Aim of the exercise.
Please copy each line of the records below that includes the word "front".

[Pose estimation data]

::::::

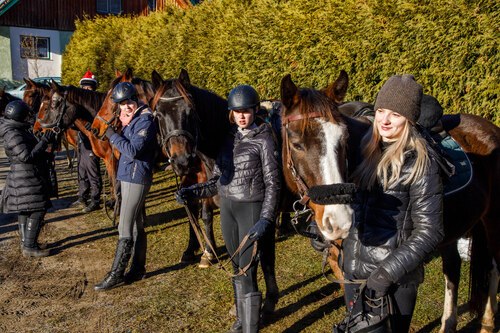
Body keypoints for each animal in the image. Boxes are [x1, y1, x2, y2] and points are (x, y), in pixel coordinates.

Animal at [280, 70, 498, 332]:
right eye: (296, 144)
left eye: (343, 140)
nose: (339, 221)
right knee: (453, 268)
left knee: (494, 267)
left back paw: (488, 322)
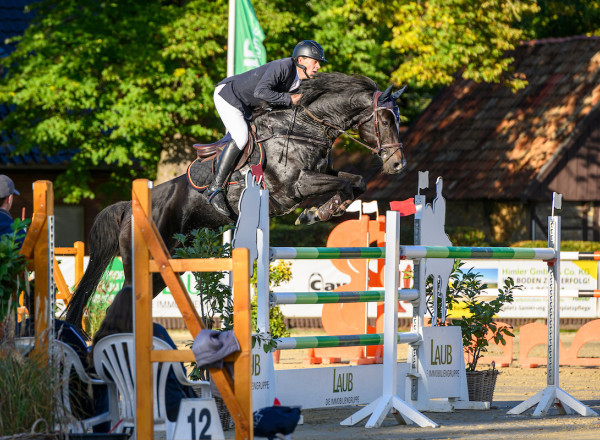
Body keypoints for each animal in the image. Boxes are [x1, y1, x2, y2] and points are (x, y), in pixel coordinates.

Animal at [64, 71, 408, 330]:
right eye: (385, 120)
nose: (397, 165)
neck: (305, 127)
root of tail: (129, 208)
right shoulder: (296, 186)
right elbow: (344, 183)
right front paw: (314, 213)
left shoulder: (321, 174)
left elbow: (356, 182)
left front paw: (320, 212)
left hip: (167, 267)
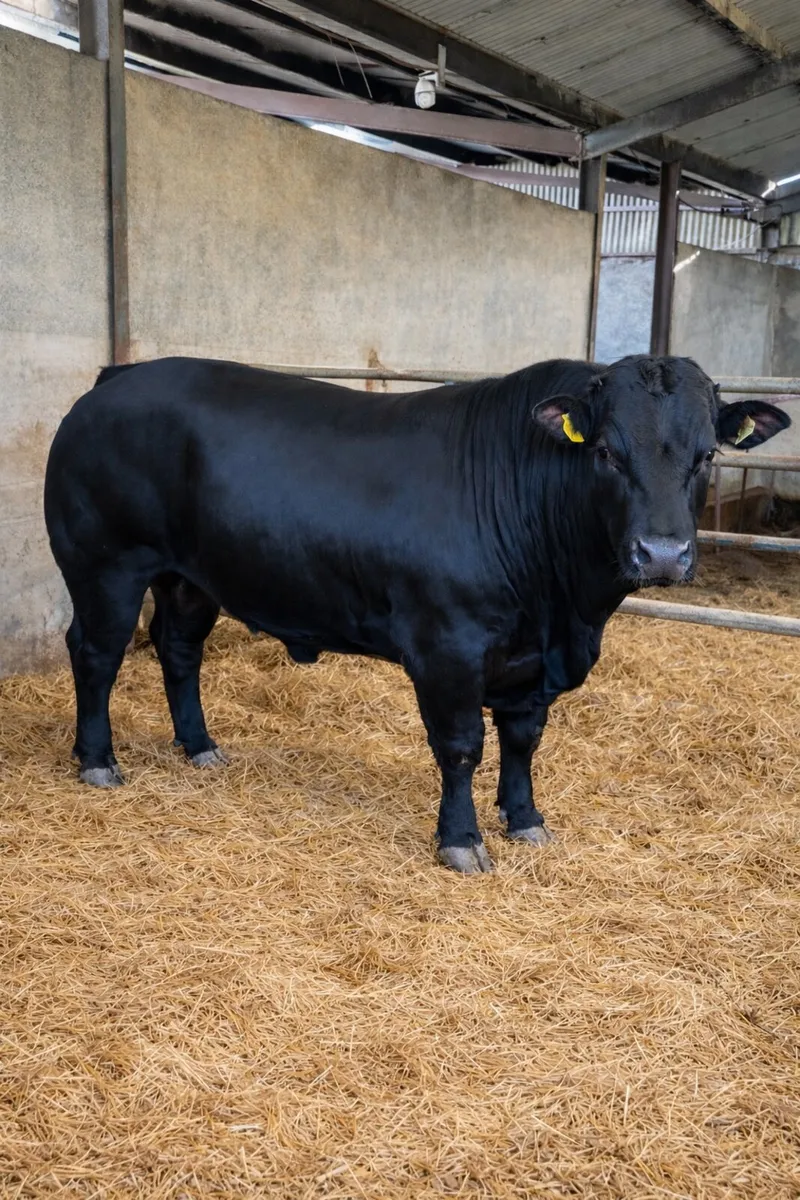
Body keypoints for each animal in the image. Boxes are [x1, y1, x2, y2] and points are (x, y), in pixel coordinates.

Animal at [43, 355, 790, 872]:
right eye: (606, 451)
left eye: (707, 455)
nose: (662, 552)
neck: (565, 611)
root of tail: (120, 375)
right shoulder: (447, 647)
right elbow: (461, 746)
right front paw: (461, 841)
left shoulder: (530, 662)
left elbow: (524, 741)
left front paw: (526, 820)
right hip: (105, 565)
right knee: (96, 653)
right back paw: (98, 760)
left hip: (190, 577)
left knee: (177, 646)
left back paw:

::::::

Solution to this exercise.
right front paw: (314, 213)
left front paw: (320, 212)
right front paw: (461, 841)
left front paw: (526, 820)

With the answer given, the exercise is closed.